Distance from a point to a straight line in space

The distance between a point $P$ and a straight line $r$, $\text{d}(P,r)$ is the minimal distance between $P$ and any point of the straight line $r$.

• If $P$ is a point of the straight line $r$, the distance is zero.
• If $P$ is not on the straight line $r$, the distance from $P$ to $r$ will be the module of the vector $\overrightarrow{PP'}$, where $P'$ is the orthogonal projection of $P$ on the straight line $r$.

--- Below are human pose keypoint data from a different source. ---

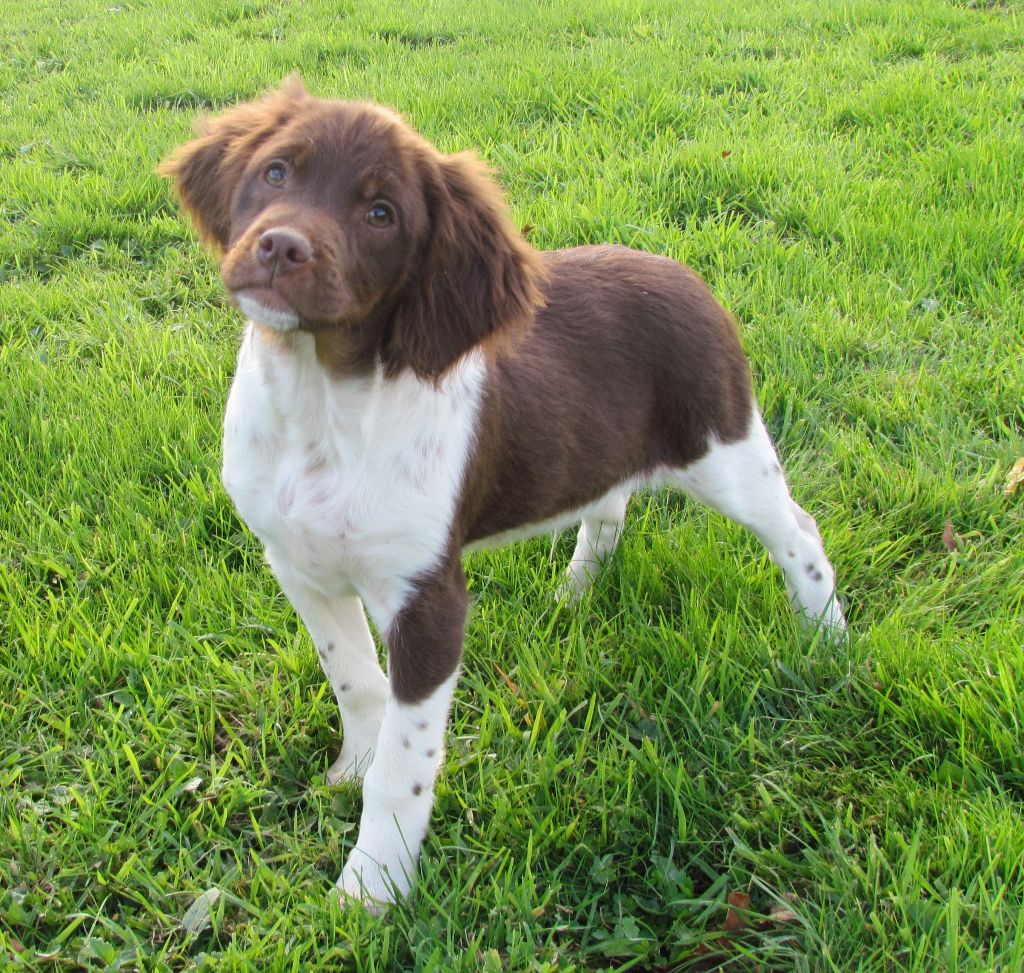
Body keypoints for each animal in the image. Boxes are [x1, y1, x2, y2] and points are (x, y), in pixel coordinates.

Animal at [159, 79, 847, 909]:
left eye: (381, 213)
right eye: (276, 172)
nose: (282, 246)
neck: (320, 401)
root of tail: (681, 272)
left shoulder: (429, 602)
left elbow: (405, 764)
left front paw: (373, 888)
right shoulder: (296, 563)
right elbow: (355, 679)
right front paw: (352, 767)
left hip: (724, 450)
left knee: (799, 531)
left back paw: (827, 638)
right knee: (609, 505)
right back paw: (577, 592)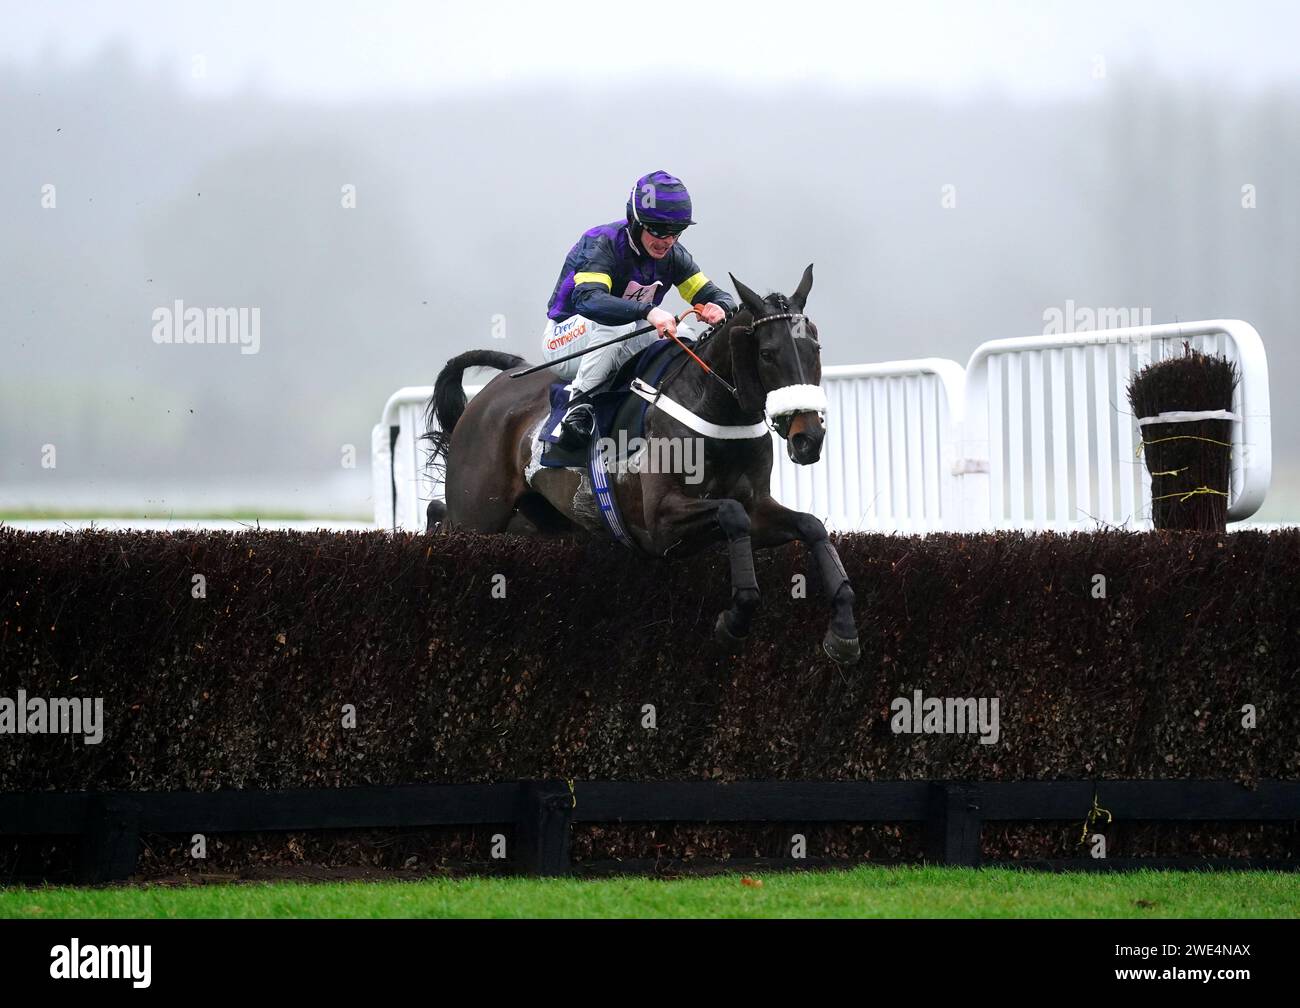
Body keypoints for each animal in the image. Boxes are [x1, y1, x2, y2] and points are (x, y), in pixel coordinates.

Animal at [421, 264, 857, 665]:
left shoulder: (759, 506)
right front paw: (735, 618)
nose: (808, 437)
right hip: (478, 514)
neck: (712, 407)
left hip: (538, 522)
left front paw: (843, 630)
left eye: (815, 350)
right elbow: (733, 515)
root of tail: (496, 386)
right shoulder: (660, 523)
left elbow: (810, 525)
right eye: (767, 354)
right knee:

Nevertheless, there exists a simpler way to calculate the distance between a point $P$ and a straight line $r$ if the point does not belong to the straight line. Let's consider a point $Q$ on the straight line $r$ and the governing vector of the straight line, $\vec{v}$. The area of the parallelogram determined by the vector $\overrightarrow{QP}$ and $\vec{v}$ has module equal to the vector product of both vectors: $$S_p=|\overrightarrow{QP}\times\vec{v}|$$

But the area of a parallelogram is also given by the product of the base times the height. Then: $$|S_p=|\vec{v}|\cdot\text{d}(P,r)$$

Therefore, $$\text{d}(P,r)=\dfrac{|\overrightarrow{QP}\times\vec{v}|}{|\vec{v}|}$$

Calculate the distance between the point $P = (2, 4, 1)$ and the straight line $r: (x, y, z) = (2, 3, -1) + k\cdot(1, 2, 1)$.

We take a point of the straight line, for example $Q = (2, 3, -1)$. Now we will have to calculate the vector product of the vectors $\overrightarrow{QP}$ and $\vec{v}$.

$$\overrightarrow{QP}=(0,1,2)$$

$$\begin{array}{rl} |\overrightarrow{QP}\times\vec{v}|=& \left| \begin{vmatrix} i & j & k \\ 0& 1& 2 \\ 1& 2& 1 \end{vmatrix} \right| = |i+2j-k-4i|=|-3i+2j-k| \\ =& |(-3,2,-1)|=\sqrt{9+4+1}=\sqrt{14} \end{array}$$

and we can already apply the formula:

$$\text{d}(P,r)=\dfrac{|\overrightarrow{QP}\times\vec{v}|}{|\vec{v}|}= \dfrac{\sqrt{14}}{\sqrt{6}}=\sqrt{\dfrac{7}{3}}$$